On October 21, OFAC issued a Finding of Violation to a Chicago-based bank as the successor of a bank that processed six funds transfers totaling approximately $67,000. According to OFAC, the predecessor bank, between February 3, 2011 and March 10, 2011, processed six funds transfers on behalf of its customer “for the purpose of paying an outstanding balance owed to an Iranian entity located in Iran for the purchase of Iranian-origin carpets,” allegedly resulting in a violation of the Iranian Transactions and Sanctions Regulations (ITSR). The bank allegedly failed to remove its customer “from [its] False Hit List or implement any additional measures to prevent or identify possible violations involving the [customer]” after OFAC removed a general license for the importation of Iranian-origin carpets, which became effective September 29, 2010.

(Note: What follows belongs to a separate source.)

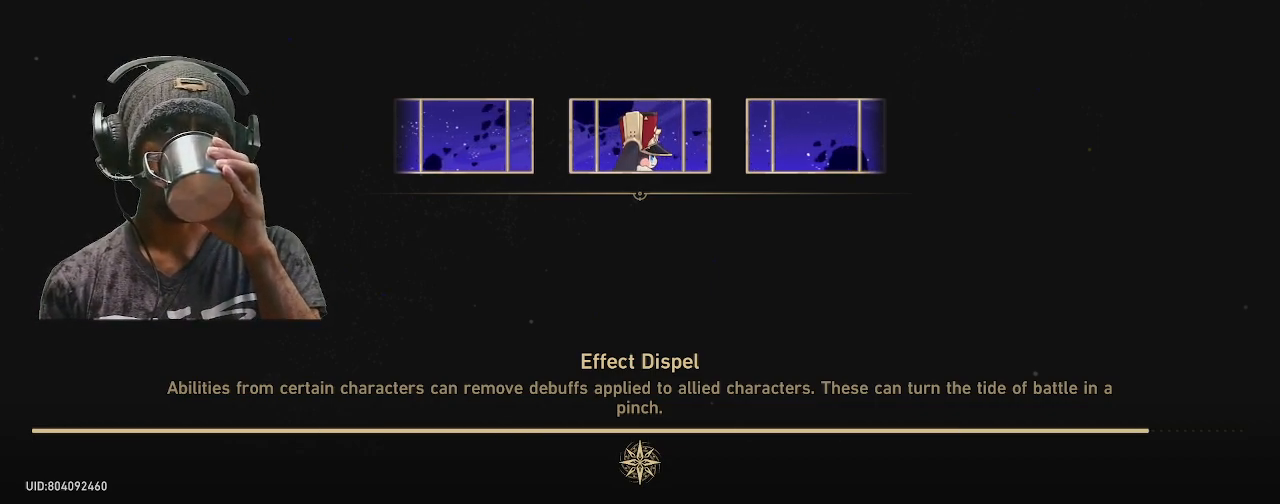
{"buttons": ["R2"], "left_stick": "center", "right_stick": "center", "events": []}
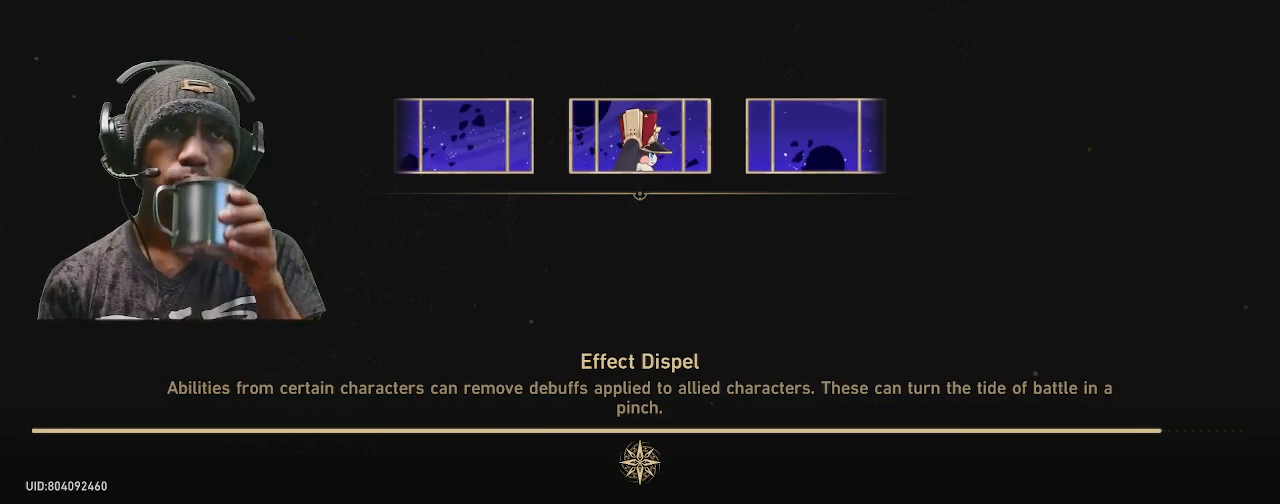
{"buttons": ["R2"], "left_stick": "center", "right_stick": "center", "events": []}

OFAC stated that its determination to issue a Finding of Violation reflects that (i) the predecessor bank may have not been aware of the risks associated with failing to properly review and update a false hit list; (ii) a staff member was aware of the conduct that led to two of the violations, and had “reason to know that the customer may process additional transactions in violation of the ITSR”; and (iii) the bank failed to maintain a compliance program with procedures for updating its internal sanctions list following changes to OFAC-administered sanctions programs. On the other hand, OFAC also considered that (i) no managers or supervisors were aware of the conduct that led to the ITSR violation; (ii) the bank had not previously received a penalty notice or Finding of Violation; and (iii) the bank – pre and post-merger – substantially cooperated with OFAC during the investigation.